++++ Provided text ++++
It’s unclear where the error is coming from and your code is unfortunately not executable.
However, based on the model definition I would recommend checking the output of HybridNetsBackbone.forward as it’s returning 3 values if self.onnx_export is not set while your training code might expect 4.
++++
What you need to do →
(a) According to the forum reply, how many values does HybridNetsBackbone.forward return when self.onnx_export is not set?
(b) Translate this sentence from the forum reply into Spanish: "It’s unclear where the error is coming from and your code is unfortunately not executable."
++++ Dataset extract ++++
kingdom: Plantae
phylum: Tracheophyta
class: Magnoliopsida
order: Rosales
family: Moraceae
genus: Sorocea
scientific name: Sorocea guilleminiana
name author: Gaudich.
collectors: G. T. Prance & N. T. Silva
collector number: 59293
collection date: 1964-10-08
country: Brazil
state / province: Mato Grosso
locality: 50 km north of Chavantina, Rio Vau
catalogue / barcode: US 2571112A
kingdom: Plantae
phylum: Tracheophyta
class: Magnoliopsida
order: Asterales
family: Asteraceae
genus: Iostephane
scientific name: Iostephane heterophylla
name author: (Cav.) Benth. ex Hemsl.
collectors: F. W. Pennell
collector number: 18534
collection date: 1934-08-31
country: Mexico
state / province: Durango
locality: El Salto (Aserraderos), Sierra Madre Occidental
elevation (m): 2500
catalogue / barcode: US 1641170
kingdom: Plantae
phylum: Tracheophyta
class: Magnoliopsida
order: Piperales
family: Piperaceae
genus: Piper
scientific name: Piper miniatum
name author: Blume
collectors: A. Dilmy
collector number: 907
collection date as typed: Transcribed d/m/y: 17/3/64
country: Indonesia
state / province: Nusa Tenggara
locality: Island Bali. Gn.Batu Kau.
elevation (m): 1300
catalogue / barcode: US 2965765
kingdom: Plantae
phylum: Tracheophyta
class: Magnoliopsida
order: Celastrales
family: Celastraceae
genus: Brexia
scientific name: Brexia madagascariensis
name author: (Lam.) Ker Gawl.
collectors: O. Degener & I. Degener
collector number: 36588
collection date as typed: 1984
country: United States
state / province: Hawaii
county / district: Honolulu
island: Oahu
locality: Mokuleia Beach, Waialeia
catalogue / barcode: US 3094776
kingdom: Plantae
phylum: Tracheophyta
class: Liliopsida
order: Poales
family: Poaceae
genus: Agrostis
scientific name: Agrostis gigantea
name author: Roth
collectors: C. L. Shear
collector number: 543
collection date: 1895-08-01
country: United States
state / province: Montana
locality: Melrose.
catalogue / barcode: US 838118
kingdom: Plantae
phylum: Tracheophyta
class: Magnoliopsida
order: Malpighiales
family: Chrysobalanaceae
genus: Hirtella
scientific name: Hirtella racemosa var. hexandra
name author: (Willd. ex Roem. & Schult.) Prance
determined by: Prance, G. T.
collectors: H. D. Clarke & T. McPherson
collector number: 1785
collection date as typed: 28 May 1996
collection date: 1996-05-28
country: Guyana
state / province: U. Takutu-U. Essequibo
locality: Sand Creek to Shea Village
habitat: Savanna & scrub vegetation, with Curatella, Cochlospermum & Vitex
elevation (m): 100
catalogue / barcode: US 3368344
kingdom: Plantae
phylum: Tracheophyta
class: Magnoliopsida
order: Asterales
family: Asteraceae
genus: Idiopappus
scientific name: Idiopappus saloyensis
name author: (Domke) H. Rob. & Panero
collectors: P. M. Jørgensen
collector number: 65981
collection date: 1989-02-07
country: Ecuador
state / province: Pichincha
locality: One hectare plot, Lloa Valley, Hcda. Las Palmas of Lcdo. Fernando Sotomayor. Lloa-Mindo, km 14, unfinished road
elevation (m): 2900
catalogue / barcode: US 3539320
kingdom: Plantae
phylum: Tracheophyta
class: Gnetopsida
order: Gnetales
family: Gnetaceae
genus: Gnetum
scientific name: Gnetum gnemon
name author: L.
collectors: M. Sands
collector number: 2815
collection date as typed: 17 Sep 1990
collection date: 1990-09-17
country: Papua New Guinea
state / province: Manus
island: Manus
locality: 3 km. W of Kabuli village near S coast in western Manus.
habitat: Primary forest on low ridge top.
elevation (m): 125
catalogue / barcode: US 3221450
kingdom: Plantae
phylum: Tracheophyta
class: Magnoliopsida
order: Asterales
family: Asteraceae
++++
Problem solutions →
(a) It returns 3 values.

(b) No está claro de dónde proviene el error y, lamentablemente, tu código no es ejecutable.